Regular fenestration, plate glass in timber sash and case windows, except 7-pane arched window in 2nd storey of tower feature (rear elevation). Grey slate; piended roof to canted bay. Squat coped wallhead stacks, circular cans.
BOUNDARY WALLS, RAILINGS, GATES AND GATEPOSTS: low ashlar wall to front with base course, ashlar coping. Later decorative wrought-iron railings, designed 1913 (see Notes), gates and paired cast iron gateposts. High rubble wall with arched coping to N.
B Group comprises Manor House (17 Boswall Road), Boswall House (19 Boswall Road) and Forthview House (21 and 23 Boswall Road - formerly Wardiebank House), forming together a quasi-Baroque composition, spectacularly sited on the edge of the raised beach overlooking the Forth. Battered retaining wall with balustraded parapet runs along the edge of the slope to the N of all 3 properties. The linking flat-roofed pavilions (whose fenestration has suffered several alterations) may have been built later, as the 1828 PO Directory map shows the villas as 3 separate blocks. However, the linking pavilions are clearly present on Johnstone's very accurate map of 1851, and the PO maps continue to show 3 separate blocks util 1860.

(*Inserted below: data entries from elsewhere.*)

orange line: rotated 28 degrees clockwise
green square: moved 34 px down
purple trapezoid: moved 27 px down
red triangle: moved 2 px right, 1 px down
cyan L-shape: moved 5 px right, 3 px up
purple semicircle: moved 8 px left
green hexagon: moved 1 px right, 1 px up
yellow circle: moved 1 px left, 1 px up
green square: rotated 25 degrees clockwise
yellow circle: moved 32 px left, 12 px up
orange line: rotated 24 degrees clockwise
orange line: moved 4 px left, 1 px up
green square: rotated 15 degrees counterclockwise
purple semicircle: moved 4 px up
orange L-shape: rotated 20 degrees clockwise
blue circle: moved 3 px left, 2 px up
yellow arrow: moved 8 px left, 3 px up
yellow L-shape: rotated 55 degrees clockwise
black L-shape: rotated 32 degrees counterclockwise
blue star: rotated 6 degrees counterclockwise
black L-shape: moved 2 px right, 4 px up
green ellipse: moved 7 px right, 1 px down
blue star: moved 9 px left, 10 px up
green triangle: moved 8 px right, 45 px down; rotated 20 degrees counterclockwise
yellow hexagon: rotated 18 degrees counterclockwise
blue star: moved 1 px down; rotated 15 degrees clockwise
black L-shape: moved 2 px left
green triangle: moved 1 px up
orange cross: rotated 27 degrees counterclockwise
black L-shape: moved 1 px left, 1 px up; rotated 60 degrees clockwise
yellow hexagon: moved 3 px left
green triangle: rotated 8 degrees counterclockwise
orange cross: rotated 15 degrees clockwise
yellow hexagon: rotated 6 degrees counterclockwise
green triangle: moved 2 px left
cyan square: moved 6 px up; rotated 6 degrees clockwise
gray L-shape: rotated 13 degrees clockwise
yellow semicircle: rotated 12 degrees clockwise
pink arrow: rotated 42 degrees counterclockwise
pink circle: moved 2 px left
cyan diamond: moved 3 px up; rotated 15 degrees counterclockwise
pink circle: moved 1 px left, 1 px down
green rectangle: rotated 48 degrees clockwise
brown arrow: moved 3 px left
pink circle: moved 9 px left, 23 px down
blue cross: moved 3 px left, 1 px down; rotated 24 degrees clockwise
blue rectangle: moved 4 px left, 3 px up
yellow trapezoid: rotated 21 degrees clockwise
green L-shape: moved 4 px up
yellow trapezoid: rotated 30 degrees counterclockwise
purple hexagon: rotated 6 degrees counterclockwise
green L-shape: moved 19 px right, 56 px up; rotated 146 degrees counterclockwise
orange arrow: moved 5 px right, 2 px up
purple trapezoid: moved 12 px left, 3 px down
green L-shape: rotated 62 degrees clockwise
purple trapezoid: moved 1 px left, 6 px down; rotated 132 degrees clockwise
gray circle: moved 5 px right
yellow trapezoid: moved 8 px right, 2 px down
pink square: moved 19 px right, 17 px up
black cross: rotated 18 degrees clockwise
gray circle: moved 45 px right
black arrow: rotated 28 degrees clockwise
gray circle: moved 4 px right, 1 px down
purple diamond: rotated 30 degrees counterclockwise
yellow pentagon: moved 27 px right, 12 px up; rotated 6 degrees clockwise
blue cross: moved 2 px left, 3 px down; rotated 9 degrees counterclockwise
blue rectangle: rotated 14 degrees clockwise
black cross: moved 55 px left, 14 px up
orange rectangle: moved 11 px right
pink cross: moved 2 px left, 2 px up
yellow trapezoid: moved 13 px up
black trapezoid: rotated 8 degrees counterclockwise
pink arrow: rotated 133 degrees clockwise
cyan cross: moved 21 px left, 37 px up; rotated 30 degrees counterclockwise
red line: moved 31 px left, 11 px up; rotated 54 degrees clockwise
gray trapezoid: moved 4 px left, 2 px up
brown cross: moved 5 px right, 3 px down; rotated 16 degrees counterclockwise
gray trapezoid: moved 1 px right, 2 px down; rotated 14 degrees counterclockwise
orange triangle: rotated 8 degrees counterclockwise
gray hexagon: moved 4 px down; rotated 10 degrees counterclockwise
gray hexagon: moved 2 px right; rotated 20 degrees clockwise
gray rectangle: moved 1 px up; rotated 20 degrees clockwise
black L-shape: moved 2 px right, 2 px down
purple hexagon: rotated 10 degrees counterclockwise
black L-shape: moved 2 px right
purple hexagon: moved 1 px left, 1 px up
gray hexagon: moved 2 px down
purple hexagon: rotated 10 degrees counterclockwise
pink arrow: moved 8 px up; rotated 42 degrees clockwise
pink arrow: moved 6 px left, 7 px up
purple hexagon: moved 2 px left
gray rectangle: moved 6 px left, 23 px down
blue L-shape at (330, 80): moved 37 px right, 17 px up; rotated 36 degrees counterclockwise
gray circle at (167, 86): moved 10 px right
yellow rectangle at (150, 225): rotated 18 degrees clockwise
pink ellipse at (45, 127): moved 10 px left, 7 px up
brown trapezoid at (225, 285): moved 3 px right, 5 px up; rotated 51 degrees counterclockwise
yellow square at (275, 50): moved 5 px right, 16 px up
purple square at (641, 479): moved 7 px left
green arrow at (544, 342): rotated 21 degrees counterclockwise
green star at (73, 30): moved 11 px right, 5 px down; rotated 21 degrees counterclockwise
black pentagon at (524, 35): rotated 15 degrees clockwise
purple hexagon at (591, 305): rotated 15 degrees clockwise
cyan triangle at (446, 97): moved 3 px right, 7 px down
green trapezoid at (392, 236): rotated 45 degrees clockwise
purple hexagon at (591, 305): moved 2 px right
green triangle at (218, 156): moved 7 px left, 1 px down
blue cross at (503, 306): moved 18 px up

An entry in the Edinburgh Evening Courant of August 15th 1836 may give a clue to the architect of these villas. Captain JD Boswall advertises that his lands 'of Windstrawlee and Wardie...are to be fued for every description of Villa, double or single Houses, shops and such other buildings as the increasing trade and intercourse by steam navigation may require, on the establishment of the great steam packet landing place (at Granton).... Lithographic plans are in preparation,' by Dicksons Architects, 9 Blenheim Place. Although this date is too late for the Wardie villas, stylistic resemblances with Dicksons' Gardner's Crescent and Leith Town Hall can be discerned.
The ornamental railings extending along the frontage of Manor House, Boswall House and Forthview House came originally from the RMS Aquitania, built by John Brown and Co Ltd for the Cunard Steamship Company in 1913. Illustrations in THE SHIPBUILDER, June, 1913, show the ironwork in the lounge, restaurant and staircase, and the present garden gates as elevator gates. Sir JD Pollock, who owned Manor, Boswall and Forthview Houses from c1920 until his death in 1962, was the owner of a ship-breaking company which became Metal Industries Ltd. The Aquitania was not retired until 1949, but she was requisitioned in both World Wars, so it is possible that the ornamental ironwork was removed at an earlier date. Pollock (also donor of Pollock Halls and other University properties), lived in Manor House, while Boswall and Forthview Houses were used as the Pollock Missionary Residencies.
Manor House, Boswall House and Forthview House were developed in 1965 by Broadland Properties (architects Walter Duns of Duns, Berwickshire), their intention being to convert the houses into 12 flats (Scotsman 30.6.65), with the addition of garages and mews flats to the E. Not all the subdivision was carried out, and Manor House has since returned to single ownership.